## GIVEN DATA
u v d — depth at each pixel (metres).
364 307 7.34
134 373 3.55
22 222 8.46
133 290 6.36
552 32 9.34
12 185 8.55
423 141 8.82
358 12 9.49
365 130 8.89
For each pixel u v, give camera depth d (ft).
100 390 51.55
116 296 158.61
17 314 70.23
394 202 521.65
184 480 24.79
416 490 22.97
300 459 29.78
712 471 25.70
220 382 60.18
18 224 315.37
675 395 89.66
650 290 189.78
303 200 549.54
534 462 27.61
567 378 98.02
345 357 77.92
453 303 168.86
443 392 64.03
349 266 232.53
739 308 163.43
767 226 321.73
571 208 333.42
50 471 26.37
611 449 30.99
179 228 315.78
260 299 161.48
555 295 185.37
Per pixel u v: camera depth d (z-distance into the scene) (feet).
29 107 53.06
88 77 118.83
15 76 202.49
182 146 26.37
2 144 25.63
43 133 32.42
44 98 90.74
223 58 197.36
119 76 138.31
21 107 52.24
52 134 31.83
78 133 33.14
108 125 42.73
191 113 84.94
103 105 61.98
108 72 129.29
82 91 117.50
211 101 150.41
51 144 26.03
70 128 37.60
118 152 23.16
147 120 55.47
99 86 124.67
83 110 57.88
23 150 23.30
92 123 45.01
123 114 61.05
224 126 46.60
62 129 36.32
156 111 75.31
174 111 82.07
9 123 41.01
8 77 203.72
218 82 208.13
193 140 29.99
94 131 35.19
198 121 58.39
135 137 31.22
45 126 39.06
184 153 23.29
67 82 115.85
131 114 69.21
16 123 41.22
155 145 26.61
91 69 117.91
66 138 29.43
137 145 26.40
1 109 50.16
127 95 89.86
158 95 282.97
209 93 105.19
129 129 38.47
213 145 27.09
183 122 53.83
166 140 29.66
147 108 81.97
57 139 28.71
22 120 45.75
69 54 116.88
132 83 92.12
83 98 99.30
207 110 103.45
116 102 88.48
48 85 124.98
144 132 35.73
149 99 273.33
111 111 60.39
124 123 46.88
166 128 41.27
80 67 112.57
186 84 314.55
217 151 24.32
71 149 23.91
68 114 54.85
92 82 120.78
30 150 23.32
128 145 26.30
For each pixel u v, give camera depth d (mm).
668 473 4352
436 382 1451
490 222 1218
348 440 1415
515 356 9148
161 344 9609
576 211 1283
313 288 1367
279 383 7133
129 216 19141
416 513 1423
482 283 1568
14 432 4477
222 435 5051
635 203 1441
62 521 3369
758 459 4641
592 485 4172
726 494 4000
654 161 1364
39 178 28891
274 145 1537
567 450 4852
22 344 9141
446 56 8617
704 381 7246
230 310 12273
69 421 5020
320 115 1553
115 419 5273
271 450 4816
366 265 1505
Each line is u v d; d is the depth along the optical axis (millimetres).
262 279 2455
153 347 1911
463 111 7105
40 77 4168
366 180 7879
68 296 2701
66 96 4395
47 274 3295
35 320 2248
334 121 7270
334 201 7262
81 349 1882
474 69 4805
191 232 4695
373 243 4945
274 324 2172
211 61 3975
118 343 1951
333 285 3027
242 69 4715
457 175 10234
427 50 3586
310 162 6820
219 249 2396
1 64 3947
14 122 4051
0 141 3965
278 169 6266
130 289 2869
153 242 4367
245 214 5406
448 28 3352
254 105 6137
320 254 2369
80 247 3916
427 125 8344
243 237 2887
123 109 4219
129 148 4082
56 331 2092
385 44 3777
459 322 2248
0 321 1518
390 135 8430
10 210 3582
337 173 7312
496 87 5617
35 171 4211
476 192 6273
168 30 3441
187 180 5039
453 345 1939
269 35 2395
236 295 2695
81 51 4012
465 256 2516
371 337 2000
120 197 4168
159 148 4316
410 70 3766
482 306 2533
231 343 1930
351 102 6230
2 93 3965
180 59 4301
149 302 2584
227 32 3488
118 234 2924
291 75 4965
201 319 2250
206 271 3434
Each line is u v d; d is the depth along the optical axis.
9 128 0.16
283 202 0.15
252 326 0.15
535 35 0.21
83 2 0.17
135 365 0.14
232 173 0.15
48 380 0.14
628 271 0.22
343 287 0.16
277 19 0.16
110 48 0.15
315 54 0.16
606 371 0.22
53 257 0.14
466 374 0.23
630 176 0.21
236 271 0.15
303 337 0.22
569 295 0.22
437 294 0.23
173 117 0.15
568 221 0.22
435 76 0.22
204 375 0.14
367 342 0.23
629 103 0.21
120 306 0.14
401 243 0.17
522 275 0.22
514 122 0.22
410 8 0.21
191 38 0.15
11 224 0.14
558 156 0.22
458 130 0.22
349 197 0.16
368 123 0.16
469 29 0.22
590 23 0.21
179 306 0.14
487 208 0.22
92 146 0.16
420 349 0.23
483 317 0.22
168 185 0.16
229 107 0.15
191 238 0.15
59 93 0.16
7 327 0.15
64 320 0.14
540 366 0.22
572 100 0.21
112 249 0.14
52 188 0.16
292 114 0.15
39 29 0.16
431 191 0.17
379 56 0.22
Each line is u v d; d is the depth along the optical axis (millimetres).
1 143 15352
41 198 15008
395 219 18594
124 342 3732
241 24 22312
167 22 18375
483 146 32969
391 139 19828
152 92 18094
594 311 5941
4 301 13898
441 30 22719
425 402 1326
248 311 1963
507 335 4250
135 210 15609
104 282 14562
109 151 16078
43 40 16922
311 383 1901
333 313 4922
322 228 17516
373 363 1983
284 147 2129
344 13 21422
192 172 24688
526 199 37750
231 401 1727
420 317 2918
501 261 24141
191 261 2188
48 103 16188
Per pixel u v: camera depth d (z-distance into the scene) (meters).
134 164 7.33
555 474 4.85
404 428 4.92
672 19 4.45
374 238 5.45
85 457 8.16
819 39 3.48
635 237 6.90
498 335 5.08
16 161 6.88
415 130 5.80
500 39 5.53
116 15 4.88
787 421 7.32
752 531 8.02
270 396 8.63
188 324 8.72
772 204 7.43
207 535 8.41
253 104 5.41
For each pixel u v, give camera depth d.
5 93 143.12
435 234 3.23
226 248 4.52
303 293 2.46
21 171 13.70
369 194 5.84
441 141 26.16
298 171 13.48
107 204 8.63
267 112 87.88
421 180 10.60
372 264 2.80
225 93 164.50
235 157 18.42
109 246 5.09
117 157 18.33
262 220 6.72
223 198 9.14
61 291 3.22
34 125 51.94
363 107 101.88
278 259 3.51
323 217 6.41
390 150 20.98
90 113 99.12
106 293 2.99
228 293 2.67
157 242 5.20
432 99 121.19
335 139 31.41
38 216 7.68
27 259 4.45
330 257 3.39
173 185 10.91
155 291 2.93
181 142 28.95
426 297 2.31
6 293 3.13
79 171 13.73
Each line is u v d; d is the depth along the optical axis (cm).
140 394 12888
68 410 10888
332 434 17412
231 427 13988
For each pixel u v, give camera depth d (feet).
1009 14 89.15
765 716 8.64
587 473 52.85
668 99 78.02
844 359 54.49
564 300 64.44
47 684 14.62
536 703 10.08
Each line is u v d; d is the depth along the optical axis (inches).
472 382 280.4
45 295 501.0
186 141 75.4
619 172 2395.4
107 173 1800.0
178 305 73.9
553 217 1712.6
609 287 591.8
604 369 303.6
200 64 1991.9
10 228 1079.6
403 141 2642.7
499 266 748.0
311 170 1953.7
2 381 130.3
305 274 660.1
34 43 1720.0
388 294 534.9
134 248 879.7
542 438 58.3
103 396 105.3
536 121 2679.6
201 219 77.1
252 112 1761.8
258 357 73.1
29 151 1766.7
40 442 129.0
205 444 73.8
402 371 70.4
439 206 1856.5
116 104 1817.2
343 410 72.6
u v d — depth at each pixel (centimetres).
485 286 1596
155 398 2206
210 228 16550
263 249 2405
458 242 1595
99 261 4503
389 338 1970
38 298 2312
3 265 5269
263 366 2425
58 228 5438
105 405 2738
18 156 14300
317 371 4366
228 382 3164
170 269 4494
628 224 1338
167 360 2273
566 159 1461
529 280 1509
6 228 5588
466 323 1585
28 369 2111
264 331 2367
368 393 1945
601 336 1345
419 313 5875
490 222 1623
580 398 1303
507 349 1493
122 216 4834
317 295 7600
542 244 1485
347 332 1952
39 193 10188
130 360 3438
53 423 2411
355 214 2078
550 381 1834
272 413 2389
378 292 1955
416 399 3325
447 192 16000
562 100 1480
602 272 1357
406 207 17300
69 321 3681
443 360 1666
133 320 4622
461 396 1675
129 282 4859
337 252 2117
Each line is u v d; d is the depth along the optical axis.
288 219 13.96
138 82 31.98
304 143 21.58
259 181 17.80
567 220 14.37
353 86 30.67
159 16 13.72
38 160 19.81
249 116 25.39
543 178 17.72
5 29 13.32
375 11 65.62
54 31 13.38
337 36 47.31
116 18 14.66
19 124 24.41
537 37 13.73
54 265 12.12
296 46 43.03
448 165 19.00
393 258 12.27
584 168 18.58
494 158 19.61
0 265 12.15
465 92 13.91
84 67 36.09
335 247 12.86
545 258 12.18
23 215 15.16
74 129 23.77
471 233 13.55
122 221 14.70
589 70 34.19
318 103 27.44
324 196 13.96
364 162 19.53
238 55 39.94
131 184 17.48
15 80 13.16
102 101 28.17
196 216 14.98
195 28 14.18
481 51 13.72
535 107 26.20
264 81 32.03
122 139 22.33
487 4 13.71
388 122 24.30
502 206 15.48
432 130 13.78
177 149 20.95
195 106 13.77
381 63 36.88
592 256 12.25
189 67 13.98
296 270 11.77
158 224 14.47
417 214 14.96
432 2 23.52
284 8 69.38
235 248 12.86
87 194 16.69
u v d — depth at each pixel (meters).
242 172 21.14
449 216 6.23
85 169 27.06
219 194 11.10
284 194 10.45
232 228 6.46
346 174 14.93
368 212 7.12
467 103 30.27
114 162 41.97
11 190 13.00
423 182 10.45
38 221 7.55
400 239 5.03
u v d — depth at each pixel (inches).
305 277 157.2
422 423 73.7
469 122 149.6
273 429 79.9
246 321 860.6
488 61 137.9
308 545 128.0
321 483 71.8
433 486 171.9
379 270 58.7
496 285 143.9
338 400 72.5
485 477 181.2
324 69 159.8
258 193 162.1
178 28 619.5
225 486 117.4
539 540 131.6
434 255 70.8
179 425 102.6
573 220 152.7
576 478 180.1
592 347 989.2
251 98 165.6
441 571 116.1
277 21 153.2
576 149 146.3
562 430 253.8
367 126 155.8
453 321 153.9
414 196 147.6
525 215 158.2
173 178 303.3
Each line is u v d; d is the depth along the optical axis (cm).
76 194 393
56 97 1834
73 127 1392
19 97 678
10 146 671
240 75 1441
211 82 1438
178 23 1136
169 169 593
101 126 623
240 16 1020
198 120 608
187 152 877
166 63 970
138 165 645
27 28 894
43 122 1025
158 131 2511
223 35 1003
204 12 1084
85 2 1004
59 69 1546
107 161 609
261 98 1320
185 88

## WHAT TO DO
Only those lines of the entries above that run from the line containing "296 270 11.77" to the line containing "576 149 146.3", both included, should be transcribed exactly.

## TASK ANSWER
296 270 11.77
158 224 14.47
417 214 14.96
432 2 23.52
284 8 69.38
235 248 12.86
87 194 16.69
u v d — depth at each pixel (meters).
242 172 21.14
449 216 6.23
85 169 27.06
219 194 11.10
284 194 10.45
232 228 6.46
346 174 14.93
368 212 7.12
467 103 30.27
114 162 41.97
11 190 13.00
423 182 10.45
38 221 7.55
400 239 5.03
u v d — depth at each pixel (inches).
305 277 157.2
422 423 73.7
469 122 149.6
273 429 79.9
246 321 860.6
488 61 137.9
308 545 128.0
321 483 71.8
433 486 171.9
379 270 58.7
496 285 143.9
338 400 72.5
485 477 181.2
324 69 159.8
258 193 162.1
178 28 619.5
225 486 117.4
539 540 131.6
434 255 70.8
179 425 102.6
573 220 152.7
576 478 180.1
592 347 989.2
251 98 165.6
441 571 116.1
277 21 153.2
576 149 146.3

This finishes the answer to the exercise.